Extrait à lire:
Alors, la question serait-elle : ou soutenir aveuglément Schlitz, ou faire cause commune avec la N-VA ? Pour nous, le vrai débat est occulté par l’écran de fumée de cette polémique pré-électorale.

La coalition De Croo, dont Ecolo et Schlitz sont d’enthousiastes participant.e.s, n’est pas un gouvernement « féministe ». Rappelons simplement que ce gouvernement :

  • est né sur les renoncements d’avancées majeures pour le droit à l’avortement ;
  • laisse à la rue des femmes et personnes LGBT demandeuses d’asile ;
  • enferme et expulse des femmes et personnes LGBT sans-papiers ;
  • a bloqué les salaires en pleine crise Covid puis pendant l’explosion du coût de la vie, frappant ainsi plus durement les précaires, en majorité des femmes ;
  • s’est attaqué à des mesures d’interruption de carrière prises majoritairement par des femmes ;
  • laisse les services publics et les secteurs des soins en ruines, avec là aussi un impact particulièrement nocif sur les femmes travailleuses et usagères de ceux-ci.

[Entrées de données enregistrées]

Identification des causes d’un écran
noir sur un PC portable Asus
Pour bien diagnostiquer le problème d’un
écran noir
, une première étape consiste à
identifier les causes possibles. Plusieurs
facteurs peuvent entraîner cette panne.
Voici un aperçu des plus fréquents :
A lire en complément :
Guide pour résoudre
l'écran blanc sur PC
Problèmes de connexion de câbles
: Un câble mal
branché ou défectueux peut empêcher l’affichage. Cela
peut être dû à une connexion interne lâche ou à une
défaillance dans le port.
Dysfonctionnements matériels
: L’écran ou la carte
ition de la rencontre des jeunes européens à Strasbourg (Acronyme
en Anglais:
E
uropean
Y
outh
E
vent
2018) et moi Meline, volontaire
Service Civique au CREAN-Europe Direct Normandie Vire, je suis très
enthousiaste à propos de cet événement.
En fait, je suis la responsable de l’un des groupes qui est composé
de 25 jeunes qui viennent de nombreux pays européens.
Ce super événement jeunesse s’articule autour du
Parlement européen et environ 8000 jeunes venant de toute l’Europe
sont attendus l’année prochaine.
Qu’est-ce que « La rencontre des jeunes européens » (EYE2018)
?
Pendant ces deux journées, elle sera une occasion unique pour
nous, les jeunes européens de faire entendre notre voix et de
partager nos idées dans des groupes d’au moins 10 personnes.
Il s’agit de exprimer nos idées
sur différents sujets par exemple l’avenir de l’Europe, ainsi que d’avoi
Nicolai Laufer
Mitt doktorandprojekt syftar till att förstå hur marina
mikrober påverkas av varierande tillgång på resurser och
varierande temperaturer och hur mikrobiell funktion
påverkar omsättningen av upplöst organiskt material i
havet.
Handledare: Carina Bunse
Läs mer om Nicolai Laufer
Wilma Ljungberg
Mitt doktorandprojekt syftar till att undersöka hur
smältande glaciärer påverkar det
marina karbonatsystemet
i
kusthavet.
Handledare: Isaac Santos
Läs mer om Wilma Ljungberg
...
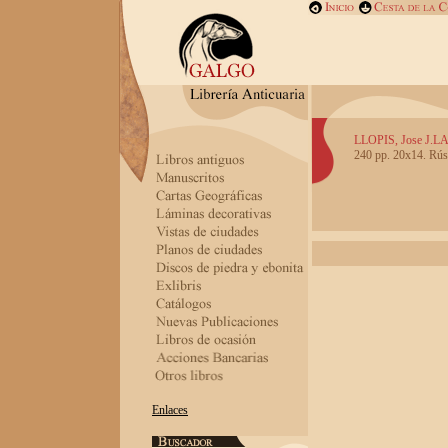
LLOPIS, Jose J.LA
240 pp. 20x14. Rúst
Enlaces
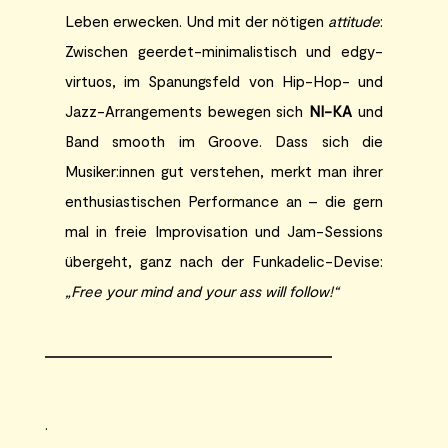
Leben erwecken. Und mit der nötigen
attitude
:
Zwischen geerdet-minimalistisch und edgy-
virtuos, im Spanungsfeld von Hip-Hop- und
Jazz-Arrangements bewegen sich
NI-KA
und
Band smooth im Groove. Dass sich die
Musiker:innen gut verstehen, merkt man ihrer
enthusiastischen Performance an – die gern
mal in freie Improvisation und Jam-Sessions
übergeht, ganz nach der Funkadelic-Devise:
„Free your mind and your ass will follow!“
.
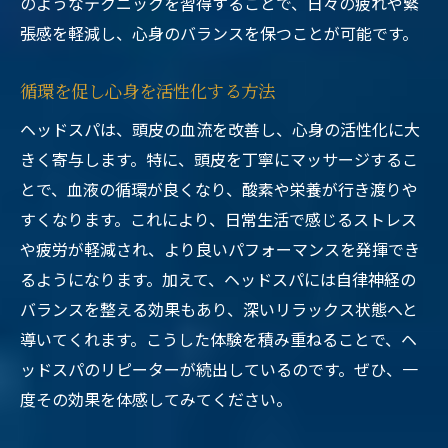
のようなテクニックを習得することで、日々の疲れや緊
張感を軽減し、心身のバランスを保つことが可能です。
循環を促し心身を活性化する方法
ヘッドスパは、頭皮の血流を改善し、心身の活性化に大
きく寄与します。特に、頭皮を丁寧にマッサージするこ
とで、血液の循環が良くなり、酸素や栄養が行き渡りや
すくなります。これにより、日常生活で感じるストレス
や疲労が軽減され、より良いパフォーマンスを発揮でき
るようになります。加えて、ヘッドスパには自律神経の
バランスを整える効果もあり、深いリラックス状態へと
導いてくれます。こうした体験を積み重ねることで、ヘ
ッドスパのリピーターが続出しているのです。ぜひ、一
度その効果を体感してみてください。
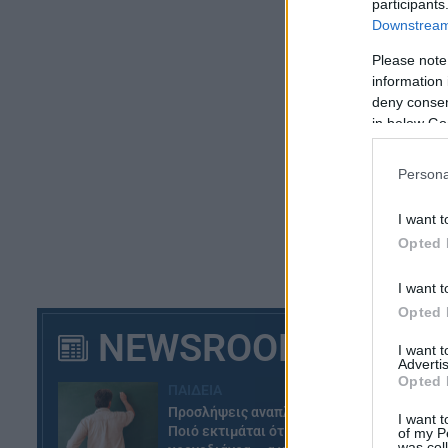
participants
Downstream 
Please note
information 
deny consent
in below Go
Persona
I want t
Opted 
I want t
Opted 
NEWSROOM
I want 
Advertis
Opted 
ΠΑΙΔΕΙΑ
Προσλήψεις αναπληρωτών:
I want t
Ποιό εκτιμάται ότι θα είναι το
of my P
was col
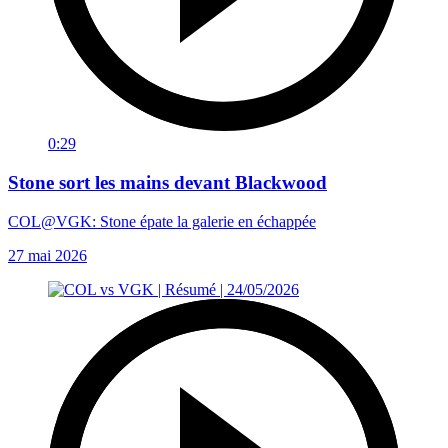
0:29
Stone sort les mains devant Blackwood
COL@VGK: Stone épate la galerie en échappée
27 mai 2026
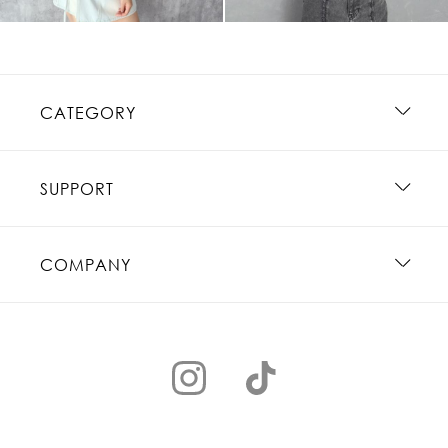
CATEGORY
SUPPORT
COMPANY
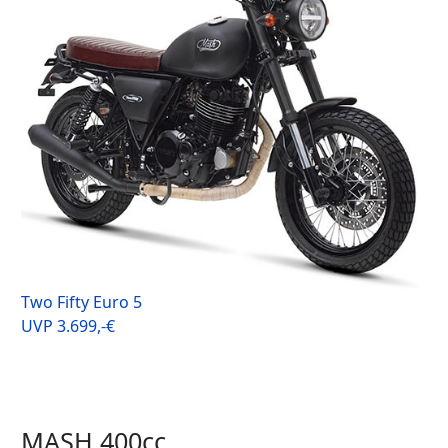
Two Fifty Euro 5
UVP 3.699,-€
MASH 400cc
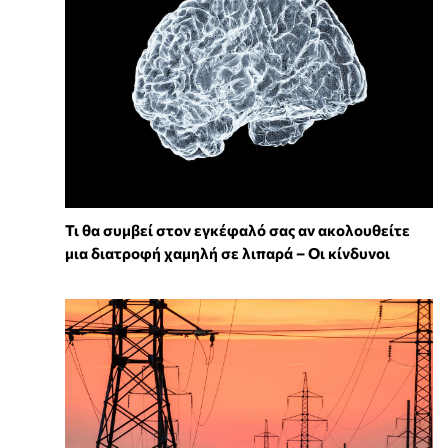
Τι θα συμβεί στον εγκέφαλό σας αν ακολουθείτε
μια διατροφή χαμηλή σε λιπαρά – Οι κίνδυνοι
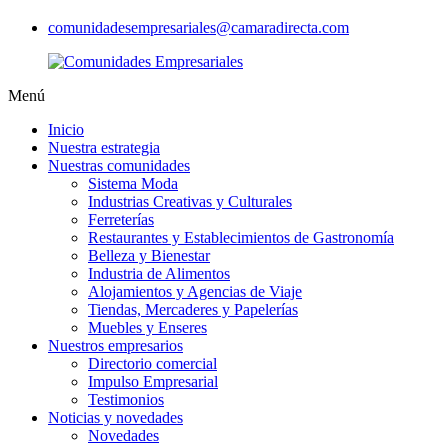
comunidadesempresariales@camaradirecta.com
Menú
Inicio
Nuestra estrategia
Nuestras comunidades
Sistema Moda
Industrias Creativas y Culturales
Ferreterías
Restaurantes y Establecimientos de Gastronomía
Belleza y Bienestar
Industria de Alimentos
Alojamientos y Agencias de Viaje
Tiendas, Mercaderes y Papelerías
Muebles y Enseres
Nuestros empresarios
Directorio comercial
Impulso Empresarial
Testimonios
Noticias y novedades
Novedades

Mise en pratique:
**a)** Résumez en deux phrases l'extrait sur la coalition De Croo.
**b)** Recopiez fidèlement le passage de l'extrait sur la coalition De Croo, depuis « La coalition De » jusqu'à « usagères de ceux-ci. » inclus.
**c)** Prolongez le texte sur la coalition De Croo en reprenant à la suite de sa dernière phrase.

Liste des réponses:
**a)** L'extrait estime que la polémique pré-électorale autour de Schlitz occulte le vrai débat et affirme que la coalition De Croo, dont Ecolo et Schlitz sont d'enthousiastes participant.e.s, n'est pas un gouvernement « féministe ». Il lui reproche d'être né sur des renoncements en matière de droit à l'avortement, de laisser à la rue, d'enfermer et d'expulser des femmes et personnes LGBT demandeuses d'asile ou sans-papiers, d'avoir bloqué les salaires, de s'être attaqué à des mesures d'interruption de carrière et de laisser les services publics et les soins en ruines, au détriment surtout des femmes.

**b)**
La coalition De Croo, dont Ecolo et Schlitz sont d’enthousiastes participant.e.s, n’est pas un gouvernement « féministe ». Rappelons simplement que ce gouvernement :

  • est né sur les renoncements d’avancées majeures pour le droit à l’avortement ;
  • laisse à la rue des femmes et personnes LGBT demandeuses d’asile ;
  • enferme et expulse des femmes et personnes LGBT sans-papiers ;
  • a bloqué les salaires en pleine crise Covid puis pendant l’explosion du coût de la vie, frappant ainsi plus durement les précaires, en majorité des femmes ;
  • s’est attaqué à des mesures d’interruption de carrière prises majoritairement par des femmes ;
  • laisse les services publics et les secteurs des soins en ruines, avec là aussi un impact particulièrement nocif sur les femmes travailleuses et usagères de ceux-ci.

**c)**
  • etc.

Pour autant, il est clair que la N-VA ne défend ici aucun principe éthique, mais voit une occasion en or de s’attaquer au féminisme libéral incarné par la secrétaire d’État Schlitz. En effet, les pratiques clientélistes dénoncées par les hypocrites de la N-VA ou du PS sont monnaie courante dans les partis bourgeois, notamment les leurs. Quant au parti Ecolo, qui s’était construit notamment sur la « moralité » politique, il poursuit son intégration parmi les partis du système, après avoir renoncé à soutenir les sans-papiers, le climat ou la sortie du nucléaire.

Ainsi, la boucle est bouclée : les réactionnaires « anti-woke » et les libéraux « progressistes » d’Ecolo (on a vu les comparaisons fleurir entre N-VA et nazisme ou Schlitz comparée à Gisèle Halimi) veulent nous imposer cette fausse polarisation et de « choisir notre camp ». Nous refusons de tomber dans ce piège des alternatives infernales.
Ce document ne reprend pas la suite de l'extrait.